Every season as a show that eclipses all the others in how much my esteem for it grows during its run, and this season it’s definitely this one. Part of it is that Gingitsune has legitimately gotten better and better, and I think it’s also that the quiet, gentle charms of this sort of series wear down your natural resistance over time. I’m at the point now where I’m not so sure that this series is that much of a “lite” version of Natsume Yuujinchou – it has a very powerful charm in its own right.
I think think there’s a Seinfeld quote for every occasion in life, and for Gingitsune it’s Jerry telling George “I could read the sports section if my hair was on fire.” That’s how this series is for me – it’s just incredibly easy to fall into and escape for 22 minutes every week. It never tries too hard, and it never needs to – Gingitsune has the confidence to let the writing speak for itself. It doesn’t feel the need to finish every thought for the audience’s benefit, because the slice-of-life scenarios and emotions it depicts are so universal that anyone will get the point. Watching a show this natural and effortless, it becomes easy to take for granted that such things as Shrine Heralds are a real and functioning part of our world.
Almost as soon as these characters have become a treasured part of our lives, they’re about to leave us – it’s the curse of one-cour series – but the Summer Cleansing Ceremony seems to be a good point to leave things. This was every family gathering from my youth transferred to what would have then seemed to me an impossibly exotic setting – proof, I think, that the ways we’re all alike are much more important than the ways we’re different. Gingitsune isn’t a series that lends itself to having its charms easily explained, but I think those amiably chaotic scenes around the Shrine either work for you or they don’t (I’ve been using that phrase a lot for this show).
I loved pretty much everything about the way this episode was staged, starting with the quick visit with Tatsuo and Gin (LOL) watching a samurai dorama together like a pair of old friends. I love how Gin always springs to Tatsuo’s defense whenever he thinks Makoto is being too hard on him – not that Makoto is ever really that hard on him (even if she doesn’t tell him she wants to be his bride any more). I also appreciated the way Tatsuo as usual displayed peerless parenting skills, telling Makoto she should do whatever she wants to do (not that Makoto has any real idea what that is), and the fact that it wasn’t played up into a syrupy emotional moment – these two just get each other, so there’s no need to make a fuss over it. The same is true when Makoto asks Gintarou about her mother (and he lets on that she married Tatsuo against the family’s wishes) – there’s no overselling here, it’s just two characters who know each other extremely well and feel no need for any pretense with each other.

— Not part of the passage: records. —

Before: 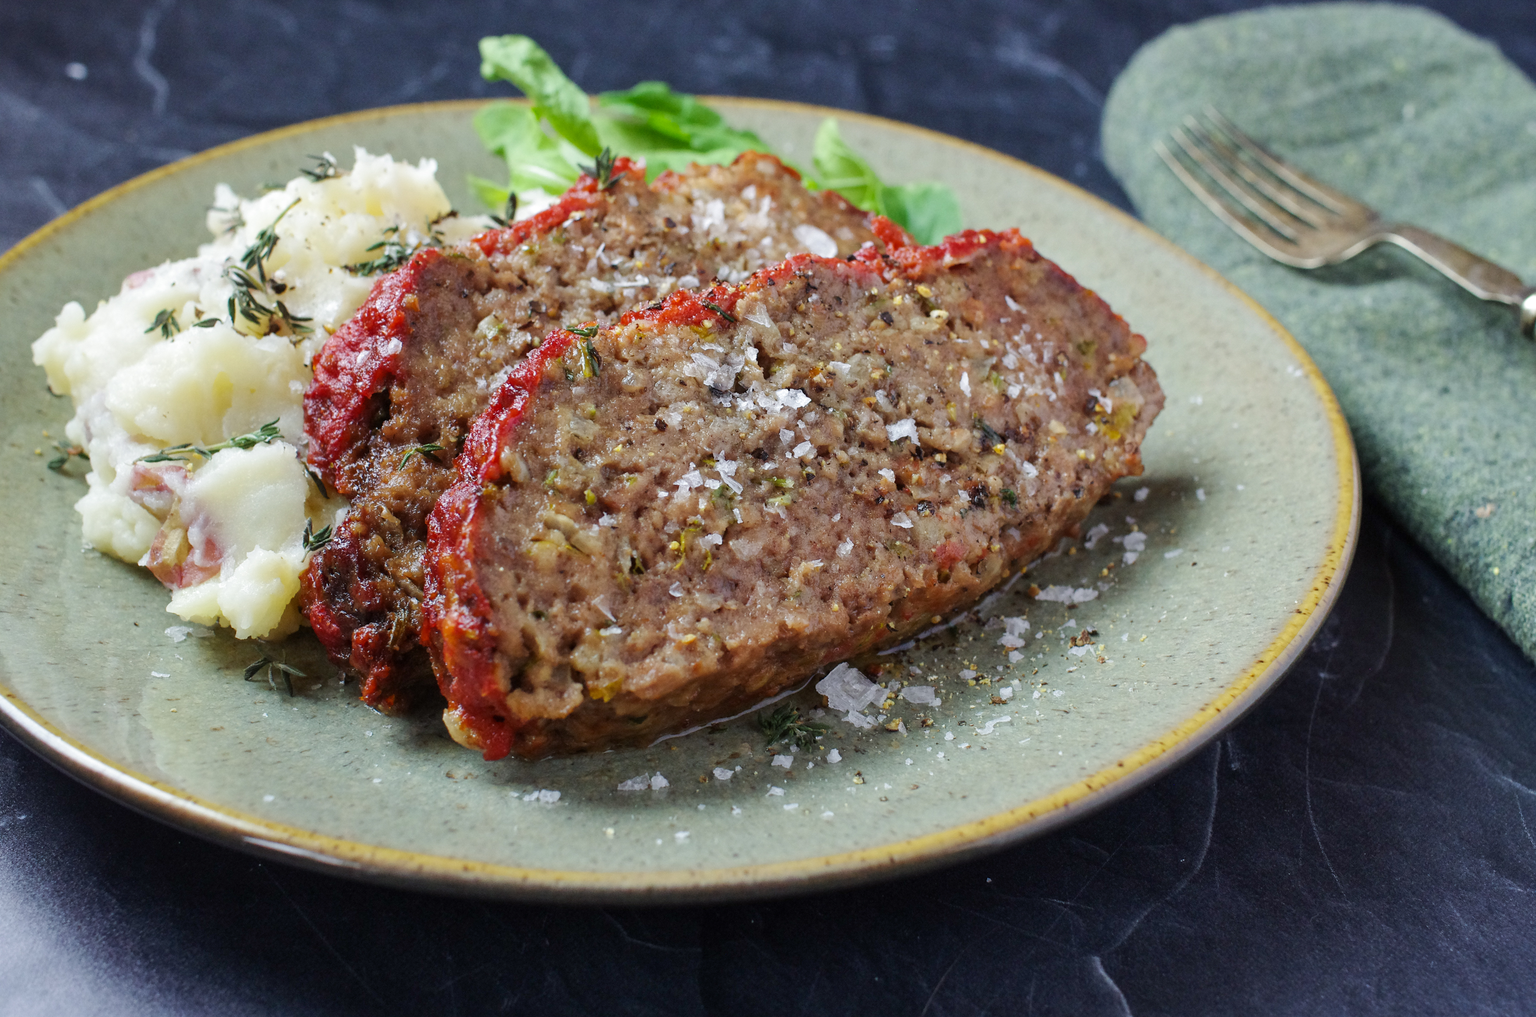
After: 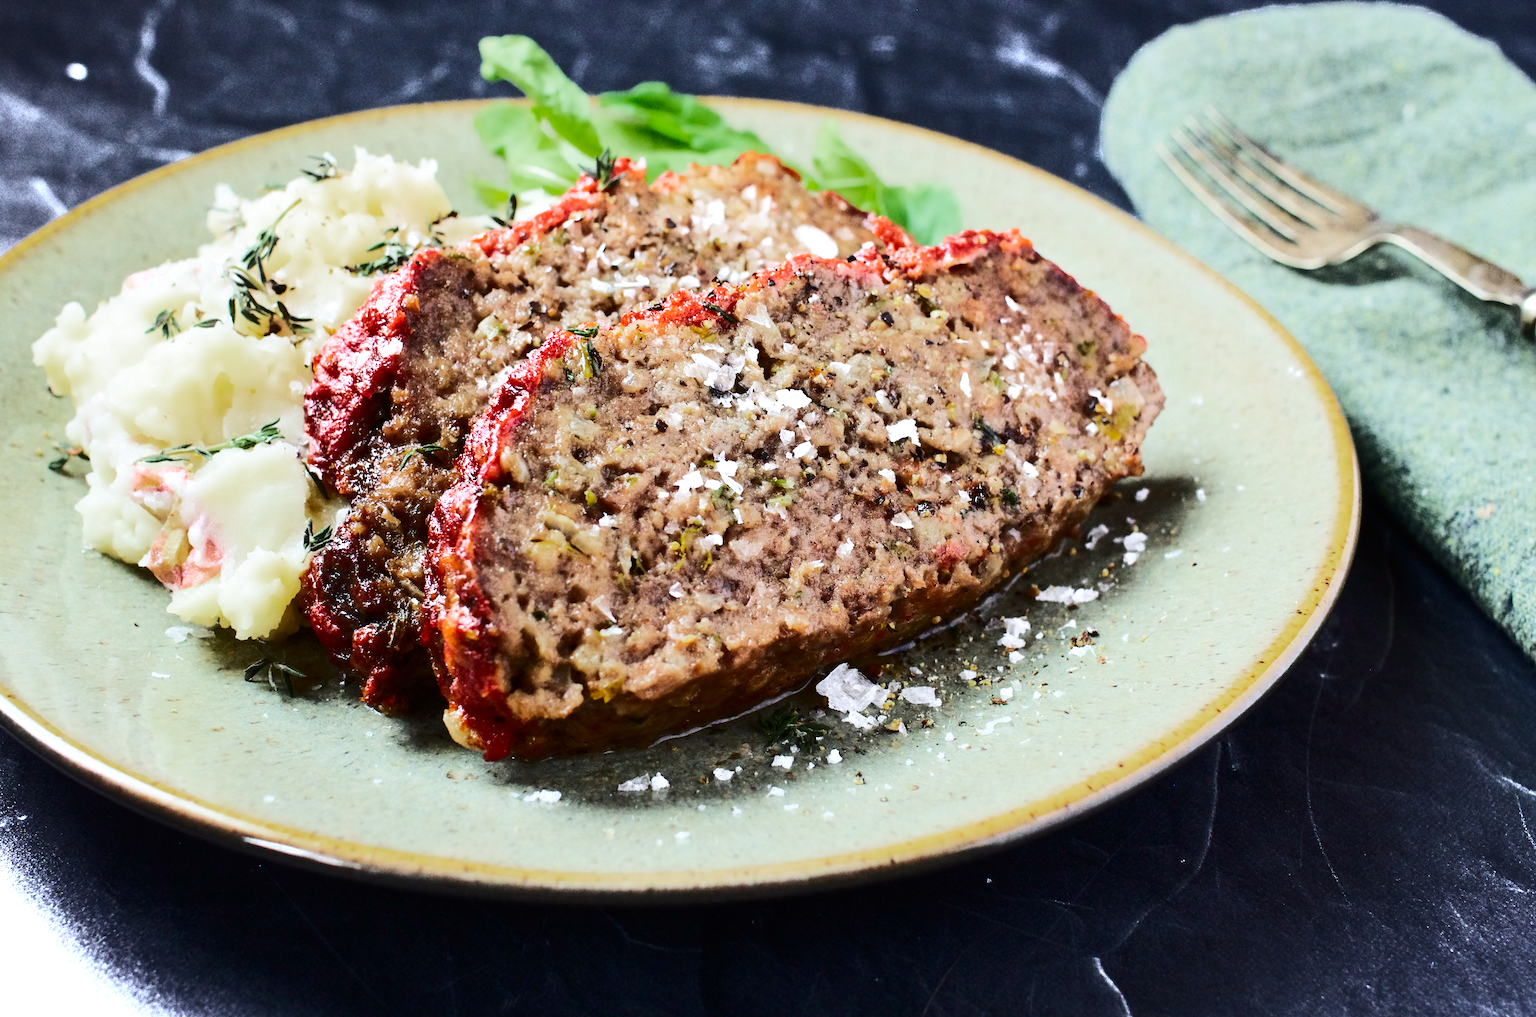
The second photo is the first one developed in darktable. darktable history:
color zones: curves: ch0 [(0.203, 0.433) (0.607, 0.517) (0.697, 0.696) (0.705, 0.897)]
rgb curve: curves: ch0 [(0, 0) (0.284, 0.292) (0.505, 0.644) (1, 1)], compensate middle gray true
contrast brightness saturation: contrast 0.28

Things start getting cheerfully frantic when Tatsuo is running late and the workmen for the festival preparations start showing up. I’ve never yet seen a show that can’t be made better by adding the superb Hirata Hiroaki to the cast, so the belated arrival of Tatsuo with childhood friend and former Priest Takami Yoshitomo is most welcome. Yoshitomo still helps out at matsuri times, but he’s retired as a Priest to open an izakaya, and he’s yet another character whose interactions with the others are completely authentic and unforced. This series already had a great cast and Hirata-san is his usual irresistible self here, as a slightly lecherous but good-hearted bro who clearly loves both his childhood pal and the girl who calls him “Oji-san”. Also joining the party is the itinerant chauffeur Yoshizumi, and another new face – Tatsuo’s big sister Etsuko (Tanaka Atsuko, another sterling veteran seiyuu), who takes the girls shopping and is immediately drafted into buying Makoto new panties. Through the fact that she recognizes Yoshizumi it’s revealed that she and Tatsuo are actually the scions of the local sake brewery (also a big contributor to Funabashi’s father’s political campaigns) and, more importantly, that Tatsuo voluntarily gave up inheriting the brewery in order to become a Priest.
There are all sorts of entertaining, subtle touches as the events of the day play out. Through everything Gin and Haru watch with a slightly bemused (Gin), puzzled (Haru) air as the humans go through their paces. Hiwako-chan continues to crush heavily on Tatsuo, who’s absolutely oblivious, and Satoru does his best to disappear into the greenery every time a stranger speaks to him. And then there’s the ritual itself – where everyone who passes through the giant wreath will be blessed with a thousand years of life. It’s not meant to be taken literally, Tatsuo reassures Yumi, but the symbolism is powerful. There’s a truly profound moment where Makoto and Satoru each meet the eyes of their Herald for a long moment, all of them thinking about the impermanence of human life and the loneliness of a Kami whose long life is a seemingly endless succession of farewells. We don’t know this because the show tells us – we know because it’s so well-written that we understand it without it needing to be said. If there’s any moment that exemplifies why this is such a quietly beautiful series, this is surely the one.